Implied assumptions section

Fig 5: Implied assumptions.

Sensitivity analysis

We let the agent run two-variable sensitivity tests, returning a matrix that shows how value changes as assumptions move. This gives the agent — and the user — much better intuition for the fragility and range of outcomes around any particular point estimate.

Sensitivity analysis matrix

Fig 6: Sensitivity analysis.

UX: Designing for Both Agents and Humans

A system that only the agent can use isn't useful. A system that only the user can use defeats the point. We designed every piece to serve both.

Explanations. Every input and assumption carries a rationale, written for the user. Rationales are both qualitative and quantitative — the user can see why a value was chosen and how it was calculated.
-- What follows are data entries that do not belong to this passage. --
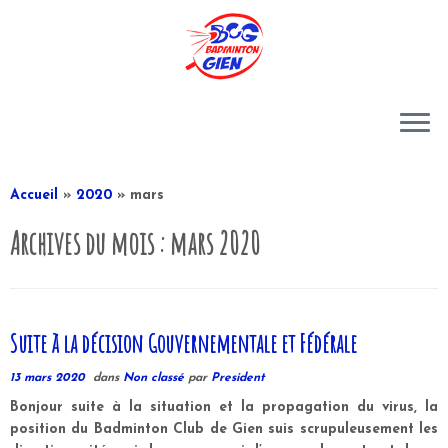
Passer
au
Accueil
»
2020
»
mars
contenu
Archives du mois :
mars 2020
Suite à la décision Gouvernementale et Fédérale
13 mars 2020
dans
Non classé
par
President
Bonjour suite à la situation et la propagation du virus, la
position du Badminton Club de Gien suis scrupuleusement les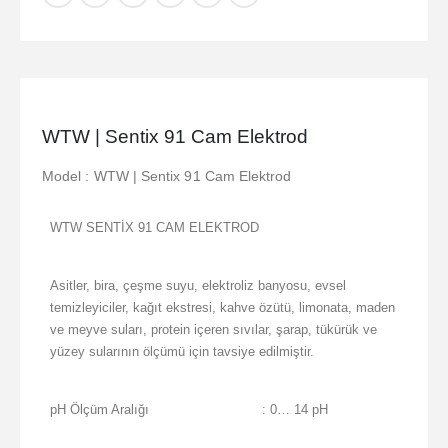
WTW | Sentix 91 Cam Elektrod
Model : WTW | Sentix 91 Cam Elektrod
WTW SENTİX 91 CAM ELEKTROD
Asitler, bira, çeşme suyu, elektroliz banyosu, evsel
temizleyiciler, kağıt ekstresi, kahve özütü, limonata, maden
ve meyve suları, protein içeren sıvılar, şarap, tükürük ve
yüzey sularının ölçümü için tavsiye edilmiştir.
pH Ölçüm Aralığı
: 0… 14 pH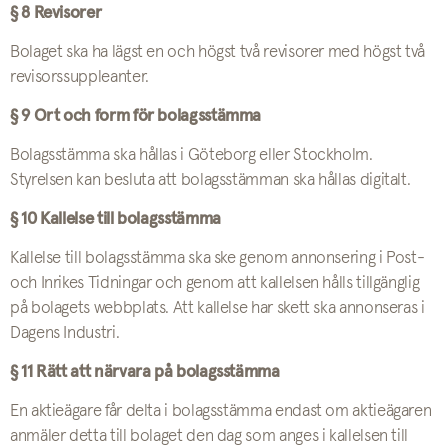
§ 8 Revisorer
Bolaget ska ha lägst en och högst två revisorer med högst två
revisorssuppleanter.
§ 9 Ort och form för bolagsstämma
Bolagsstämma ska hållas i Göteborg eller Stockholm.
Styrelsen kan besluta att bolagsstämman ska hållas digitalt.
§ 10 Kallelse till bolagsstämma
Kallelse till bolagsstämma ska ske genom annonsering i Post-
och Inrikes Tidningar och genom att kallelsen hålls tillgänglig
på bolagets webbplats. Att kallelse har skett ska annonseras i
Dagens Industri.
§ 11 Rätt att närvara på bolagsstämma
En aktieägare får delta i bolagsstämma endast om aktieägaren
anmäler detta till bolaget den dag som anges i kallelsen till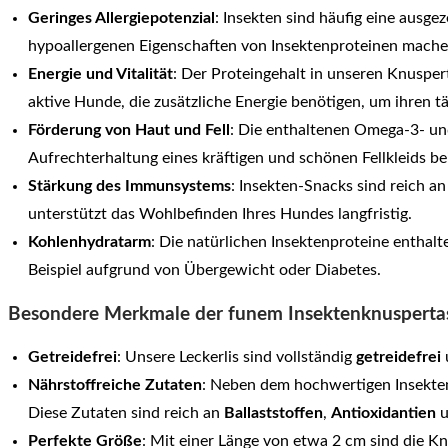
Geringes Allergiepotenzial
: Insekten sind häufig eine ausge
hypoallergenen Eigenschaften von Insektenproteinen machen 
Energie und Vitalität
: Der Proteingehalt in unseren Knuspert
aktive Hunde, die zusätzliche Energie benötigen, um ihren t
Förderung von Haut und Fell
: Die enthaltenen Omega-3- und
Aufrechterhaltung eines kräftigen und schönen Fellkleids bei
Stärkung des Immunsystems
: Insekten-Snacks sind reich 
unterstützt das Wohlbefinden Ihres Hundes langfristig.
Kohlenhydratarm
: Die natürlichen Insektenproteine entha
Beispiel aufgrund von Übergewicht oder Diabetes.
Besondere Merkmale der funem Insektenknusperta
Getreidefrei
: Unsere Leckerlis sind vollständig
getreidefrei
Nährstoffreiche Zutaten
: Neben dem hochwertigen Insekte
Diese Zutaten sind reich an
Ballaststoffen
,
Antioxidantien
u
Perfekte Größe
: Mit einer Länge von etwa 2 cm sind die Kn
Updates. Any model update from the agent must include a rationale. We persist updates as JSON diffs, which are directly human-readable, so users can see exactly what changed at each step. The full update history is saved with timestamps and the originating task_id, so it's always clear how the model evolved and which dispatched task drove each change.

Model update history

Fig 7: Model update history.

User modification. The user always retains the right to modify and persist values, inputs, and assumptions. The model is theirs, not the agent's.

Symmetric endpoints. The same endpoints we built for the agent are exposed to the user. They can run the valuation directly, reverse-engineer the current price, or run their own sensitivity analyses — without going through the agent at all.
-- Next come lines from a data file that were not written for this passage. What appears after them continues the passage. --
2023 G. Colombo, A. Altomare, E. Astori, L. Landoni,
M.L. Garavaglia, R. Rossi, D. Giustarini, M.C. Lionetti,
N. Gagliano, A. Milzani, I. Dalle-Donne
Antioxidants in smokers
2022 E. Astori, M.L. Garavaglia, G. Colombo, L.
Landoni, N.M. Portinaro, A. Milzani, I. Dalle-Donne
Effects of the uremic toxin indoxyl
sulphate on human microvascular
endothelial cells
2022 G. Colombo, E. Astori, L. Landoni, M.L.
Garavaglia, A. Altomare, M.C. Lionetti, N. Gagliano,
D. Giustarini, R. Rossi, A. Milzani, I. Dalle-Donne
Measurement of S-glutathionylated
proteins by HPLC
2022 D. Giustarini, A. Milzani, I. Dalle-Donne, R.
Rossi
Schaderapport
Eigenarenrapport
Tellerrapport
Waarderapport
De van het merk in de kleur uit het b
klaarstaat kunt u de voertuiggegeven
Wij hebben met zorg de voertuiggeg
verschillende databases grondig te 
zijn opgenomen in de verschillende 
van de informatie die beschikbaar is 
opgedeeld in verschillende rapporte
Visualization. Numbers in a table tell you what the model says; charts tell you what it means. A scenario-weighted valuation is hard to feel from a column of intrinsic values, and a ten-year forecast is hard to interrogate without seeing how the drivers move year by year. So alongside the numeric outputs, we render the model in three complementary views: a scenario-vs-market valuation chart that places each scenario next to the current price, a waterfall that decomposes intrinsic value into the contributions of explicit-period cash flows and terminal value, and a year-by-year detail view that surfaces the trajectory of revenue, margins, and free cash flow underneath the headline number. The agent gets the same views the user does, which means both sides are reasoning over the same picture.

Scenario valuation chart vs current price

Fig 8: Scenario valuations against the current price for NVDA.
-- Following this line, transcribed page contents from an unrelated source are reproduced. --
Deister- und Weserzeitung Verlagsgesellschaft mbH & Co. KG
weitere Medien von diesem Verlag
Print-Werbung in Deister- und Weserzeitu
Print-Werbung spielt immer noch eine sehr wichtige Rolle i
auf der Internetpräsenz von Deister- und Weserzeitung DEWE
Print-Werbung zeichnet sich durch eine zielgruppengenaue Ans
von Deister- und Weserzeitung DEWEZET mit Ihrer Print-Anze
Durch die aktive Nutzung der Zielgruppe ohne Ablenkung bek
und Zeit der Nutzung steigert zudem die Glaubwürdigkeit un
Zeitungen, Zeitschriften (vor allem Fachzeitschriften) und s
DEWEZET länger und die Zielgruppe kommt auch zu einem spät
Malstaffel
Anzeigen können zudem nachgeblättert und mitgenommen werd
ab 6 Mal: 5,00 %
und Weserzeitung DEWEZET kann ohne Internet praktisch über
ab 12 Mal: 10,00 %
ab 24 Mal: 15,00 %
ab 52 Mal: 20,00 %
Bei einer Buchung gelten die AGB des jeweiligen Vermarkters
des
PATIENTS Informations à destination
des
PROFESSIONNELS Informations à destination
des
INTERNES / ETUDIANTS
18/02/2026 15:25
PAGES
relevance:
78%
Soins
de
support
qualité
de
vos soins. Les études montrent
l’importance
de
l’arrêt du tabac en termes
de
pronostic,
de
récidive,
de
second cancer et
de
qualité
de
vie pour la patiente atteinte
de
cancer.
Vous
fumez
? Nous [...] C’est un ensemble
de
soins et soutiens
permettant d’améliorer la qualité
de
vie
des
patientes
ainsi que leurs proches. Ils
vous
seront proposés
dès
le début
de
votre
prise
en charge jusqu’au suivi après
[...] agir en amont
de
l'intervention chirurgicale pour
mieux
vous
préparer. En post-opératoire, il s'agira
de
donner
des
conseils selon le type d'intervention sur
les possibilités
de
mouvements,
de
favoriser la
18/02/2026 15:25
Valuation waterfall decomposition

Fig 9: Valuation waterfall — explicit cash flows vs. terminal value for NVDA.

Year-by-year forecast detail

Fig 10: Year-by-year forecast detail for NVDA.

Challenges

A few things were genuinely hard:

  • Designing a single system that serves both agent and user needs without compromising either.
  • Model-symbol uniqueness and persistence across updates and sessions.
  • Reliability is not something you ship once. Improving it was — and continues to be — an iterative process of evaluation, failure analysis, and prompt and check refinement.

What We Learned

A few takeaways that generalise beyond this project:

Set the agent up for success. Simplicity and fewer moving parts mean less compounding error. Whenever you can pre-compute high-signal context and hand it to the agent rather than expecting it to assemble that context itself, do so. The agent's job should be reasoning, not plumbing.

Deterministic checks punch above their weight. Most failure modes in agentic systems are not exotic — they're the same handful of issues showing up repeatedly. A small set of deterministic checks that flag those issues is often all you need; the agent will frequently fix the problem on its own once it's pointed out.

Review should be mandatory. A separate LLM reviewer, with a prompt that encodes domain knowledge and known failure patterns, has been one of the single highest-leverage additions to our agentic stack. It's cheap to add, easy to iterate on, and catches a remarkable amount.

If you're building agentic systems in domains where correctness matters, we'd encourage you to invest early in these three things — context, deterministic guardrails, and review. The payoff compounds.